Regex in Python

Andrea Ambu picture Andrea Ambu · Jun 15, 2009 · Viewed 8k times · Source

Goal: Given a number (it may be very long and it is greater than 0), I'd like to get the five least meaningful digits dropping any 0 at the end of that number.

I tried to solve this with regex, Helped by RegexBuddy I came to this one:

[\d]+([\d]{0,4}+[1-9])0*

But python can't compile that.

>>> import re
>>> re.compile(r"[\d]+([\d]{0,4}+[1-9])0*")
Traceback (most recent call last):
  File "<stdin>", line 1, in <module>
  File "/usr/lib/python2.5/re.py", line 188, in compile
    return _compile(pattern, flags)
  File "/usr/lib/python2.5/re.py", line 241, in _compile
    raise error, v # invalid expression
sre_constants.error: multiple repeat

The problem is the "+" after "{0,4}", it seems it doesn't work in python (even in 2.6)

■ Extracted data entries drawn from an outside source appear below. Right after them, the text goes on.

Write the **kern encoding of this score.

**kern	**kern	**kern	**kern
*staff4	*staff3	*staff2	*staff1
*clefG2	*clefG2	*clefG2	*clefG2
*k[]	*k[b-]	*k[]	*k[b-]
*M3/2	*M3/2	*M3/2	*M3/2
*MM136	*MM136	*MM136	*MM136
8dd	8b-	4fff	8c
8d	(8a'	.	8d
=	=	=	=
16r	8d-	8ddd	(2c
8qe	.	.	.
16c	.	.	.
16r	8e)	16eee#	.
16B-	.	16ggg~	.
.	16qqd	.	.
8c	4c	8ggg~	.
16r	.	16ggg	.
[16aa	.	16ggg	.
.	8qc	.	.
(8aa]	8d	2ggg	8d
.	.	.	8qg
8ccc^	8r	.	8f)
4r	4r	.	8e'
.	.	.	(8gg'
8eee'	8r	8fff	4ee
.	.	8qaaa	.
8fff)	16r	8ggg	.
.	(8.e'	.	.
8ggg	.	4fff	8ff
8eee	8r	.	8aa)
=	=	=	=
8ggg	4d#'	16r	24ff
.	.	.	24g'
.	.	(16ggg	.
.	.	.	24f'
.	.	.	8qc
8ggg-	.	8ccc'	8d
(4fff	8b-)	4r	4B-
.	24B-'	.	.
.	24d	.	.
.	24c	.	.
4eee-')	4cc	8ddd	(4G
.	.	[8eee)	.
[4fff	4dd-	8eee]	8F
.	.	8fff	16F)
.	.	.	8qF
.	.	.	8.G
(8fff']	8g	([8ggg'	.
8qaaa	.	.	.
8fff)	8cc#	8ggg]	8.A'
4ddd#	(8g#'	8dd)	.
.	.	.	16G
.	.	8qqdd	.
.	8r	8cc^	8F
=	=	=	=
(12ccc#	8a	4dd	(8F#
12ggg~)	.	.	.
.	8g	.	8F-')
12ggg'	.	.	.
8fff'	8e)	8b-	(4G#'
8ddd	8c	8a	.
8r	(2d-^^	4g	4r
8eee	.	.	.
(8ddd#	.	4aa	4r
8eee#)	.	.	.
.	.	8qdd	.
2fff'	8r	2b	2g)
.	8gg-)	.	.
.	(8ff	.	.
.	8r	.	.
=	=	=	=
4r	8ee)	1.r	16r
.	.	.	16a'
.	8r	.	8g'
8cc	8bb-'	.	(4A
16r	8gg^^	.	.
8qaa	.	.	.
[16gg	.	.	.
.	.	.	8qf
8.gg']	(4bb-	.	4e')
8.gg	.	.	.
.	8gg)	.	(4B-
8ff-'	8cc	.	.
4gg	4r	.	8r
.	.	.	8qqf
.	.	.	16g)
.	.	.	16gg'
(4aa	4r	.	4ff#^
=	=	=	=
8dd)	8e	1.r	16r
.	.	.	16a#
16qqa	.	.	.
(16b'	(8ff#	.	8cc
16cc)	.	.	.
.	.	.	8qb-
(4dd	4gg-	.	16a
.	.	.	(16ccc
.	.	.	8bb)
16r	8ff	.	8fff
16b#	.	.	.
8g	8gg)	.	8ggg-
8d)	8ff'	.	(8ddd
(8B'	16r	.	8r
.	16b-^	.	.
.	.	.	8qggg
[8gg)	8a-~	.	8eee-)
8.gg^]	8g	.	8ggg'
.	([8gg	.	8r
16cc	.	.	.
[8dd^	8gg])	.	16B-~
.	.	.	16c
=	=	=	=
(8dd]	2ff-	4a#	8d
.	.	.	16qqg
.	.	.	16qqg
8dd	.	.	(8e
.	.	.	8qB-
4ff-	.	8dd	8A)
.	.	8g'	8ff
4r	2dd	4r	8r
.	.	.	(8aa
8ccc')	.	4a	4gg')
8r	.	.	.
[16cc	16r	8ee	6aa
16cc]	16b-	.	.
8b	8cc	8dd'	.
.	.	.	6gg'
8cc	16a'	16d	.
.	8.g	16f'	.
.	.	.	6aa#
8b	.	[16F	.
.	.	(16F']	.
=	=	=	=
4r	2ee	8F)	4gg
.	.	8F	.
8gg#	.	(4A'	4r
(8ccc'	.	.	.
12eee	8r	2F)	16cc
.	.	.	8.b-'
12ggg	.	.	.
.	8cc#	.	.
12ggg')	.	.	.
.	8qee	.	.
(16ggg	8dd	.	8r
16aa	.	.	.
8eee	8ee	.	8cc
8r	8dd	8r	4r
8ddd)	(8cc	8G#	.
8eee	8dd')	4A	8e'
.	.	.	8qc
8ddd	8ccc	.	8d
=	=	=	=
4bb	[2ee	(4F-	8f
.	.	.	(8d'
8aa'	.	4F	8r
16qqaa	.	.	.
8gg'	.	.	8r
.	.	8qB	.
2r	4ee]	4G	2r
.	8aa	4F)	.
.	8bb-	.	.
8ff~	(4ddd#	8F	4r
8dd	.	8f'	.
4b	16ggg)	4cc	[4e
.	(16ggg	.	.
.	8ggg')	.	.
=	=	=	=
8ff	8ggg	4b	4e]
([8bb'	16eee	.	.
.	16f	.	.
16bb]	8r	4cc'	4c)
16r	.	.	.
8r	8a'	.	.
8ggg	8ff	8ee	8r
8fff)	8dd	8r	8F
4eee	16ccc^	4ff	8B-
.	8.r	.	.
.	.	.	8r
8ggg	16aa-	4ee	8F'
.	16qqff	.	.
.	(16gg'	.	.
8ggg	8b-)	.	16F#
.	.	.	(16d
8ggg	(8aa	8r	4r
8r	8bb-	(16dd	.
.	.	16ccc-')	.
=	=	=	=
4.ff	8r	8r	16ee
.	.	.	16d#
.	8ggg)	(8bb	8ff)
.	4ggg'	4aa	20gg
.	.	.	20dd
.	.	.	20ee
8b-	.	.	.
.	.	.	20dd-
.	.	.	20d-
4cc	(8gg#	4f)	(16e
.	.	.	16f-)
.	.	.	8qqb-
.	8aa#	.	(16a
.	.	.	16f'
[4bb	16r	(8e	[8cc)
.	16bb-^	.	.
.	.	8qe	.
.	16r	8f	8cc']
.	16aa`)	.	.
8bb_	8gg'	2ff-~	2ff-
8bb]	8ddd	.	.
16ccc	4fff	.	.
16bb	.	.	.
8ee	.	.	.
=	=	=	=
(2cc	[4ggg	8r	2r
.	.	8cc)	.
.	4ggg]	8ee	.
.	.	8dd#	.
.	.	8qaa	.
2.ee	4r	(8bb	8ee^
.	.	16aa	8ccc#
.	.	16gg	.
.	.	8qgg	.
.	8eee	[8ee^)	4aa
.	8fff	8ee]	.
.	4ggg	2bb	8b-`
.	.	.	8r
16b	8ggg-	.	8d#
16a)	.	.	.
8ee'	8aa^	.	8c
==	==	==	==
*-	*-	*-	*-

How can I write a working regex?

PS: I know you can start dividing by 10 and then using the remainder n%100000... but this is a problem about regex.

Answer

Blixt picture Blixt · Jun 15, 2009

That regular expression is very superfluous. Try this:

>>> import re
>>> re.compile(r"(\d{0,4}[1-9])0*$")

The above regular expression assumes that the number is valid (it will also match "abc0123450", for example.) If you really need the validation that there are no non-number characters, you may use this:

>>> import re
>>> re.compile(r"^\d*?(\d{0,4}[1-9])0*$")

Anyways, the \d does not need to be in a character class, and the quantifier {0,4} does not need to be forced to be greedy (as the additional + specifies, although apparently Python does not recognize that.)

Also, in the second regular expression, the \d is non-greedy, as I believe this will improve the performance and accuracy. I also made it "zero or more" as I assume that is what you want.

I also added anchors as this ensures that your regular expression won't match anything in the middle of a string. If this is what you desired though (maybe you're scanning a long text?), remove the anchors.